### List of tasks
[1] In the film review, who co-wrote the film with Darren Aronofsky?
[2] Reproduce the film review between "STARRING: Ellen Burstyn, Jennifer" and "with no rating.)", inclusive, substituting "distributor" for "studio".

### Excerpt
* START *

Painful to Watch. More Painful to Resist.

Requiem For A Dream

FILM: Requiem For A Dream (Released in 2000)

STARRING: Ellen Burstyn, Jennifer Connelly, Marlon Wayans

RATING: NR (Original given an NC-17 rating, but the studio chose to have it released with no rating.)

Drug addiction is something this country's dealt with at many lengths. It has corrupted kids to the point where they forget their parents names, and destroyed more lives than guns. To say drugs are bad would be an incredible understatement. Drugs are the epidimy of everything that is drowning humanity. Darren Aronofsky realized that when he co-wrote this film with the novel's author Hubert Selby Jr. Although this film takes place in the 70's, addiction isn't as innocent or less destructive.

This is probably one of the most visually dazzling and most true to life films to flash across the silver screen. Darren Aronofsky's talent shows true with these intense images of pain and torment. Clint Mansell (who also provided the score for Pi) makes these visuals all the more disturbing with tracks like Lux Aeterna and Summer Overture make this film a delight to watch and listen to.

The performances, camera work, plot, and overall feel of this film is beyond words, beyond imagination. It hurts to watch this film. Mentally painful to see the down fall these people who you care for so much go through until the amazing climax. Everyone in this film shines with elegant grace that complete this tiny gem. This movie will go down in history as one of the best ever. My friends, this is what cinema was made for. Requiem For A Dream

Aronofsky's incredible style of a filmmaker follows the lives of four people. Three friends who are drawn into drug dealing and ultimately addiction for the mere purpose of starting their own store, and one of their mothers'. Ellen Burstyn plays this woman who also becomes addicted to drugs, only to fit into a red dress for a game show. Everyone in this film gives a daring and Oscar worthy performance that it will startle even the most prepared of movie goers.

* END *

### Information shown

* START *

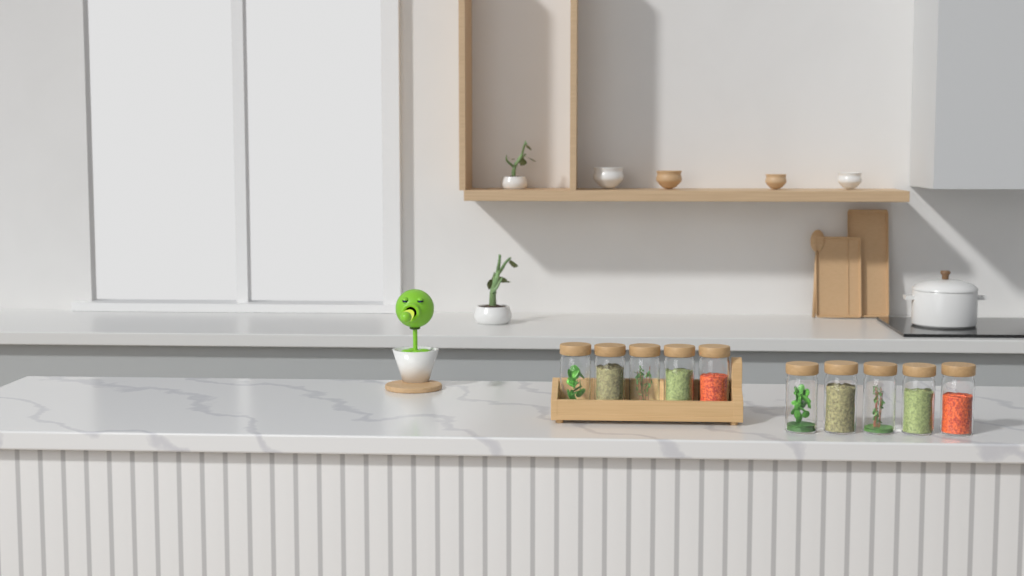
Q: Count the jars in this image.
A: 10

* END *
* START *

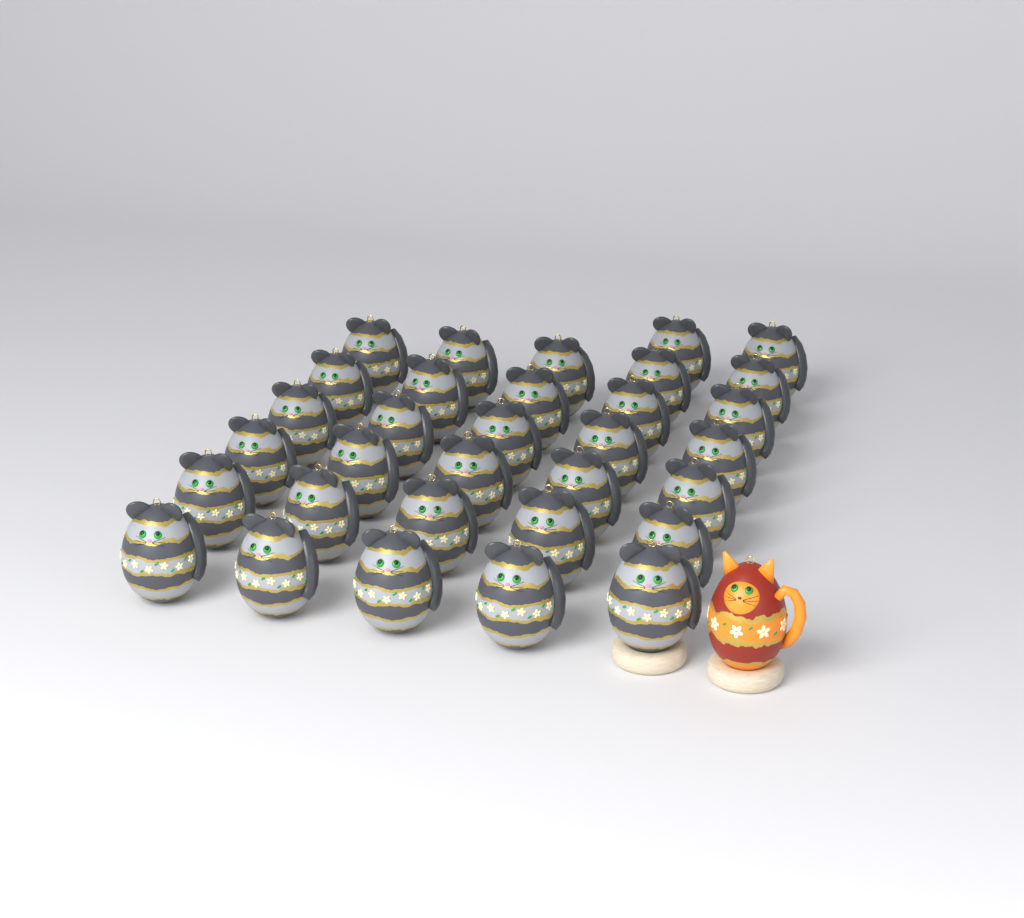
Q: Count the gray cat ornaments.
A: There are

* END *

### Complete answers
[1] Hubert Selby Jr., the author of the novel.

[2]
STARRING: Ellen Burstyn, Jennifer Connelly, Marlon Wayans

RATING: NR (Original given an NC-17 rating, but the distributor chose to have it released with no rating.)